Blood tests, including complete blood cells, C-reactive protein, serum electrolytes, creatinine concentration, and liver tests, were normal. On skin biopsy, the epidermis was acanthotic with elongation of the rete ridges and parakeratotic. It was also spongiotic with migration of lymphocytes. The dermal infiltrate was composed of lymphocytes and few neutrophils. These features were suggestive of PP (Fig. 2). Due to the eruption severity, IFX was discontinued and topical tacrolimus was introduced. Skins lesions dramatically improved after 2 weeks and completely healed after 8 weeks. There was no recurrence of psoriasis lesions after a follow-up of 2 years.
Fig. 2. Histopathology of the lesions. Psoriasiform epidermal hyperplasia with perivascular lymphocytic infiltrate in the dermis. Haematoxylin and eosin stain, ×200 magnification.
PP following anti-TNF-α therapy occurred most frequently among women and patients with a personal or familial history of psoriasis, with a predilection for palmoplantar pustulosis and increased incidence of psoriatic arthritis (1–4).

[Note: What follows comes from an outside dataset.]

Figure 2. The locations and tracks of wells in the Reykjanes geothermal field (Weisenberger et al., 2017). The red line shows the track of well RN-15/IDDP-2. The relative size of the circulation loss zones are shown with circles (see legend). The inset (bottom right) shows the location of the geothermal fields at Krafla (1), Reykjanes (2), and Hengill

In a French single-centre observational cohort of 583 patients, the prevalence rate of PP was 10.1% after a mean duration of 38.5 months of treatment. Anti-TNF-α was discontinued in 18.6% of cases (2). In this study, young age and duration of the involved anti-TNF-α agent were significantly associated with onset of PP. After switching to another anti-TNF-α agent for PP, a recurrence occurred in approximately half of the patients (2).
The pathogenesis of this reaction remains unclear. It has been suggested that interferon-α overproduction by plasmacytoid dendritic cells, increased number of interleukin (IL)-17/IL-22 secreting Th17 cells and IFN-secreting Th1 cells may play a crucial role (4, 5).
Photosensitive psoriasis is a rare entity with only one series of 20 patients reported to date (6). It usually occurs during summer, is characterized by a major female predominance, possible occurrence in paediatric patients, association with a familial history of psoriasis, other photosensitivity symptoms and abnormal response to phototherapy. To date, evidence-based guidelines to manage PP are lacking due to insufficient data. One case of remission of photosensitive psoriasis successfully treated by IFX has been reported previously (7).
Photo-induced autoimmune diseases, such as lupus-like syndrome and dermatomyositis, phyto photodermatitis, substance or drug photoallergic dermatosis, could induce an identical eruption. Our patient had not applied plants or topical treatments to the skin, such as topical retinoids, and had not taken photosensitizing drugs, such as tetracycline antibiotic, sulphonamides, or tricyclic antidepressants. Among the others facial dermatosis, the semiology of the eruption was not in favour of severe rosacea or seborrhoeic dermatosis. The patient had no past history of photosensitivity, which is not compatible with a polymorphous light eruption. Thus, the 2 remaining diagnoses were photo-induced autoimmune diseases and PP. The histological aspect observed in our patient is suggestive of PP.
No patch testing was performed because no attributed molecule was found. However, this may be a limitation of the study.
To our knowledge, this is the first reported case of possible photosensitive PP induced by anti-TNF-α therapy.